In another development, documents obtained from prosecutors in New Zealand show Esquivel-Lemus and Patroni-Hernandez arrived in Auckland in June 2010 claiming they planned to hike and surf. The pair fell under suspicion when a series of point of sales terminals were stolen from retail stores in and replaced with compromised ones in a manner similar to the Safeway thefts in the Lower Mainland.
The pair were caught along with another Canadian when they picked up a package full of skimming equipment mailed from New Westminster, B.C..
And last month, an Australian judge sentenced Navanaath Ponnambalam — the other man arrested in Ontario in 2007 — to eight years in jail after he was found guilty of stealing more than $400,000 from 4,500 bank customers in Western Australia.
A jury found he tampered with point-of-sales terminals at McDonald's restaurants in 2009.
Stabler says members of the group are deliberately chosen.
"They are picked in Montreal on the basis that they don't have a record. All the people that we've had convicted have never — as far as we know — committed another crime," Stabler said. "So they come before the courts with no record.

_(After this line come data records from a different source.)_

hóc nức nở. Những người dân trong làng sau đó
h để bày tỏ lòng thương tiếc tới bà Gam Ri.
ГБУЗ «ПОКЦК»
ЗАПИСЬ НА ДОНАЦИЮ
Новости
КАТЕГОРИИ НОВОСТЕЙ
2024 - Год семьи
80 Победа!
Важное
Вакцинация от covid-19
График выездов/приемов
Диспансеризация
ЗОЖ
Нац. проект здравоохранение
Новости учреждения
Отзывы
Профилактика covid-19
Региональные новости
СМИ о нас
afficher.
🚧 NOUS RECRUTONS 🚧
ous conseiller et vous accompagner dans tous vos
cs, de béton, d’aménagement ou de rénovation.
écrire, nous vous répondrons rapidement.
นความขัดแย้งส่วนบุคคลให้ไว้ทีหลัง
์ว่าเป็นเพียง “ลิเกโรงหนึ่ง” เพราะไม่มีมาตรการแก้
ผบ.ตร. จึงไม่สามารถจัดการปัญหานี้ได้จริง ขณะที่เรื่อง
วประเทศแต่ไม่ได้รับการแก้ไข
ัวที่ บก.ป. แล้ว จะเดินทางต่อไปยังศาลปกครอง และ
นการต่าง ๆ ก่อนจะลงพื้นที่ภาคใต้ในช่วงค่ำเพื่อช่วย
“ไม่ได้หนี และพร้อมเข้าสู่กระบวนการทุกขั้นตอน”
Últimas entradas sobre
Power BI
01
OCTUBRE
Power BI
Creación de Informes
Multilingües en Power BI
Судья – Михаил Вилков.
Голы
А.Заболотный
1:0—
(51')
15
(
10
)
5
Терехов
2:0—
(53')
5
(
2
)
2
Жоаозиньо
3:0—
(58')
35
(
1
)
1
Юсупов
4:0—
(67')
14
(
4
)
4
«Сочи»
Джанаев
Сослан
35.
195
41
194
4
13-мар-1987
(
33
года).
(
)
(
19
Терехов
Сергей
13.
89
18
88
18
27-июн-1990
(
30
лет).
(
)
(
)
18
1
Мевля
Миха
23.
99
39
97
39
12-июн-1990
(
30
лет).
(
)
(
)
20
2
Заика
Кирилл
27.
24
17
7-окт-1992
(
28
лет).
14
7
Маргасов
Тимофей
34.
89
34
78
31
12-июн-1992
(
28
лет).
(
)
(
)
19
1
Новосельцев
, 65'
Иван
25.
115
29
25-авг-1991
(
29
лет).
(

I say to the court strongly that this is obviously organized crime and they're facilitating it. And they tend to get sentenced accordingly, instead of what I try to say 'No — they know they're helping organized crime.' "
According to details entered in the New Zealand court case against Esquivel-Lemus and Patroni-Hernandez, the scam in Canada operated for four years and cost in excess of $100 million. An average of 200 point-of-sales terminals were stolen from Canadian retailers every month in 2008.
In New Zealand, the men were charged with participating in an organized crime group. Similar legislation exists in Canada and carries much heavier sentences than those handed out so far for those convicted in the "tsunami fraud" ring. The maximum sentence for them has been two years less a day.
"I've been doing this for many years now and as technology's improved, the pace and volume of this crime is just going up exponentially every year. It's extremely easy, it's extremely fast, extremely lucrative," Stabler said.
"The chance of really getting caught is low and the penalties are improving but they vary considerably. So — just from a street level point of view — if you steal $300,000 and you get 18 months or two years less a day in jail plus you're out on parole in one third of that — was it worth it? As a criminal you're probably going to say yes."